When it came to Consortium liaisons fulfilling their duties, Johnson liaisons continued to do the work in 2021, bringing their cohort together through virtual events and creating a GroupMe to stay connected, despite the physical distance caused by the pandemic.

“Everyone really wanted to make the best of our circumstances, and that meant not holding back when it came to supporting each other through recruiting and classes and stepping up to be leaders across the program,” the students said. “Having the class of 2021 as mentors and friends also helped build camaraderie and keep traditions alive.”

Johnson’s Consortium cohort also dedicated many hours over the last year to getting involved in and giving back to their campus and local communities. As in past years, students partnered with The Learning Web, raising funds and collecting gently used professional attire for the organization. They also worked with the organization INROADS to prepare underrepresented, first-generation and low-income undergraduates for professional interviews, as well as volunteered their time to make face masks and raised $6,000 for PPE for medical workers. 

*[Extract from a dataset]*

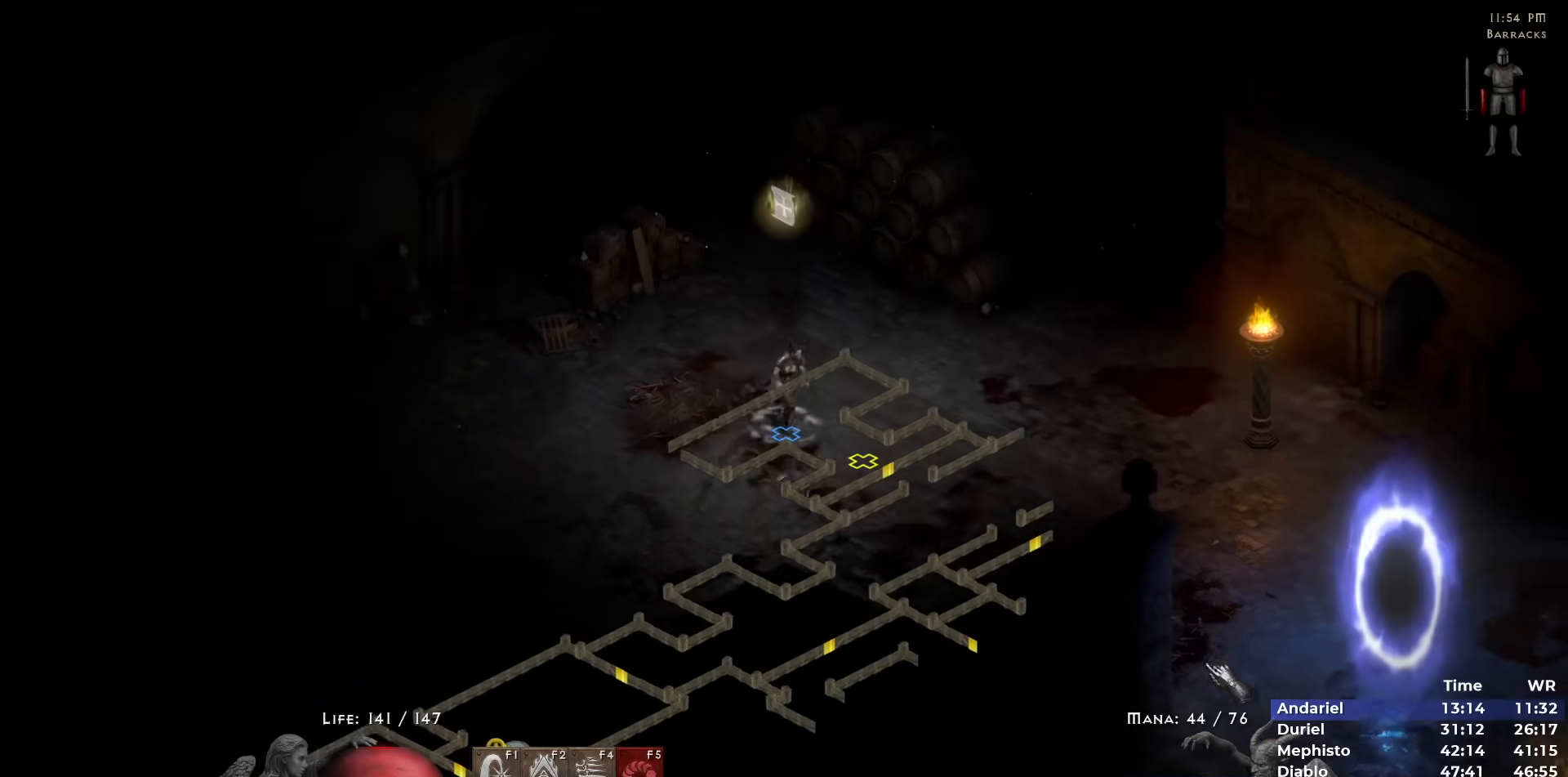
{"keys": [], "mouse": ["left"]}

A 2021 graduate of Johnson and Consortium alumna, Joyelle Fleming led an initiative, along with Bryson, to “tackle the sometimes taboo topic of periods” and inform people “about the lack of access to sanitary products that many womxn face,” Fleming says. This two-part initiative included a week-long sanitary product drive and a screening of the documentary Period. End of Sentence., which highlights an Indian entrepreneur who created a pad-making machine that produces cheaper and more easily accessible pads.

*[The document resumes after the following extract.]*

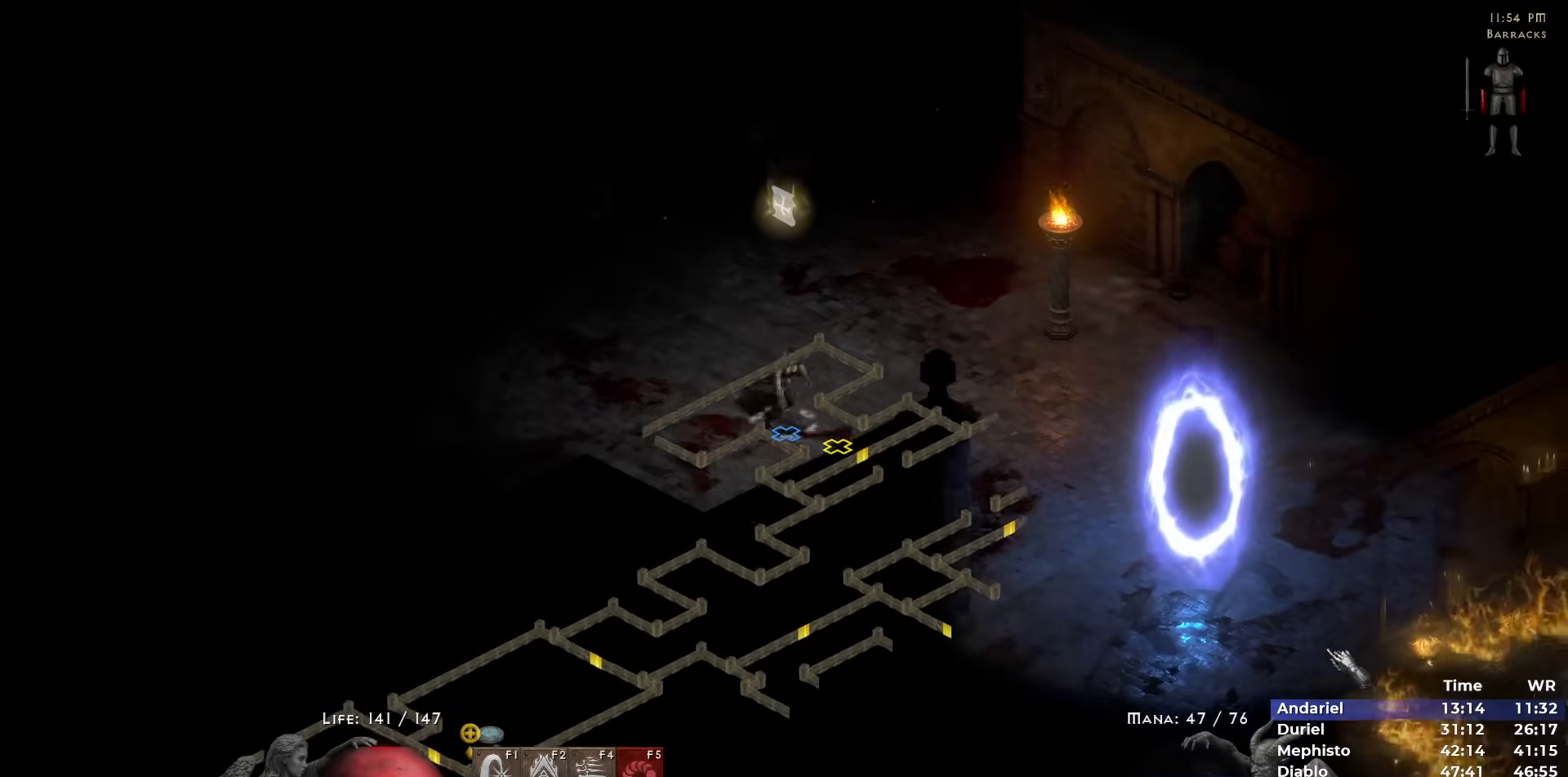
{"keys": [], "mouse": [], "events": [[67, "mouse_left", "up"], [167, "mouse_left", "down"], [250, "mouse_left", "up"]]}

“We raised more than $230, which allowed us to purchase 360 pads and tampons that we donated to the St. John’s Shelter of Ithaca,” says Fleming. “We purchased the items from a company called Cora, which donates sanitary products to womxn in India, Kenya and the USA. Since we purchased 360 items from them, they donated 360 products to the above demographic. By providing sanitary products to womxn in need, it allows them to have one less barrier to continuing their education.”

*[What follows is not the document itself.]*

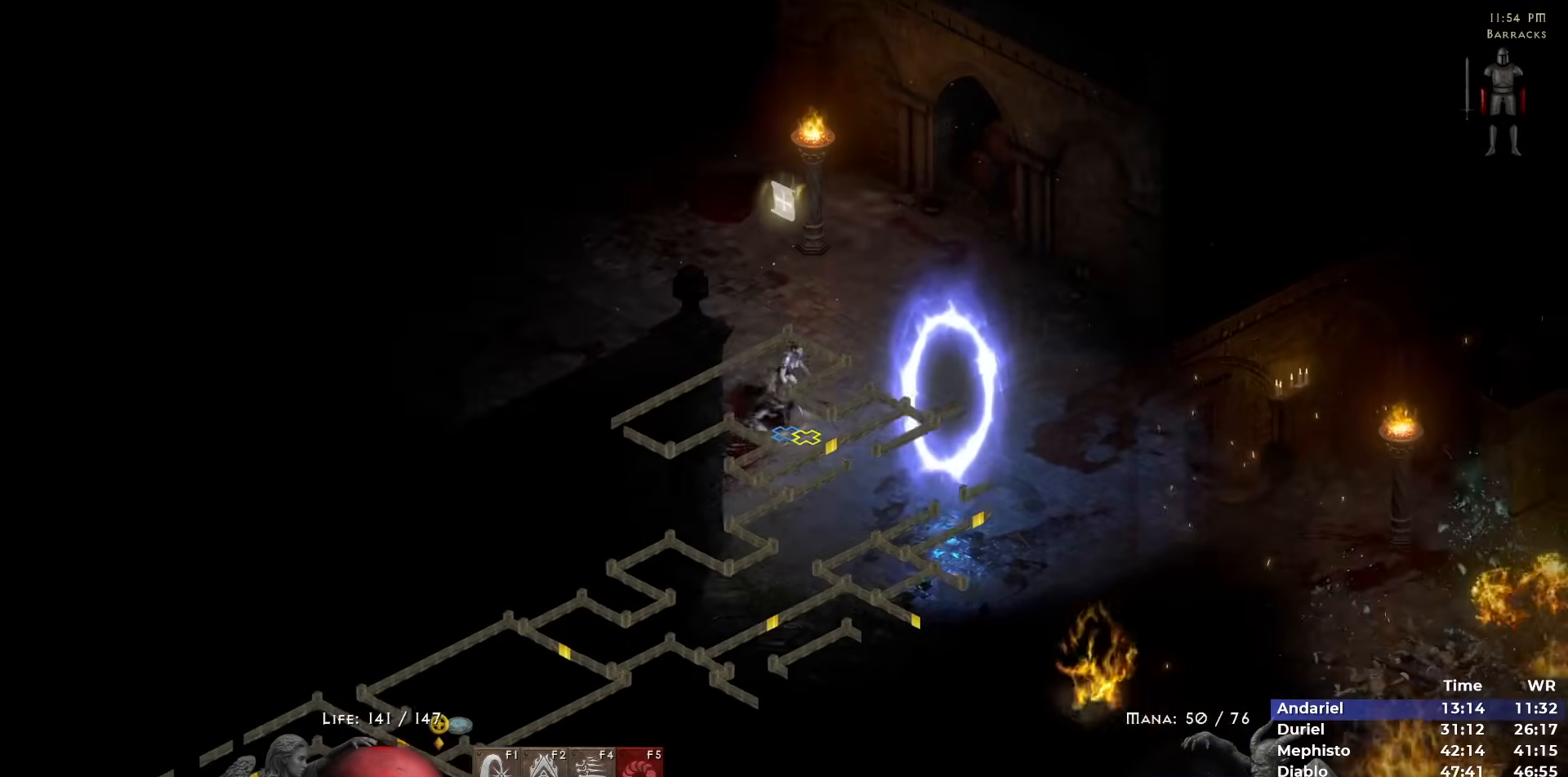
{"keys": [], "mouse": ["left"]}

Additionally, Jeremy Mathurin, a Consortium liaison and president of the class of 2022’s Community Impact Club, led the club in raising nearly $14,000 through its annual Impact Auction. Members of the club collected donations from faculty, staff, students and local businesses and auctioned off the items via a virtual platform. The club donated 50 percent of the proceeds to Black Hands Universal to support its anti-racial agenda in the community, with a focus on job placement and skills training, financial literacy, mental health resources and educational resources. The other half of the funds went to Ithaca Youth Bureau Summer Camps — an organization that helps kids socialize through summer camps — to help youth, families and staff explore their feelings, challenge their beliefs, learn and find their voice around topics such as structural racism, discrimination, implicit bias and social justice.

Although these efforts were led by the students themselves, they were sure to give credit where credit is due. “We cannot acknowledge our success without acknowledging our incredible support system composed of the Office of Diversity and Inclusion, Admissions and Career Services,” they said. “They are the constant that keeps the Cornell Consortium strong year after year.”

The glue that holds the Cornell Consortium family together, however, is a common goal to advance The Consortium’s mission.

“Upholding The Consortium’s mission is vital to the success of the organization nationally and at each school,” the students said. “Here at Cornell Johnson, we feel we must be exemplary in regards to the mission to succeed both in the classroom and the workplace, while maintaining a warm community here on campus.”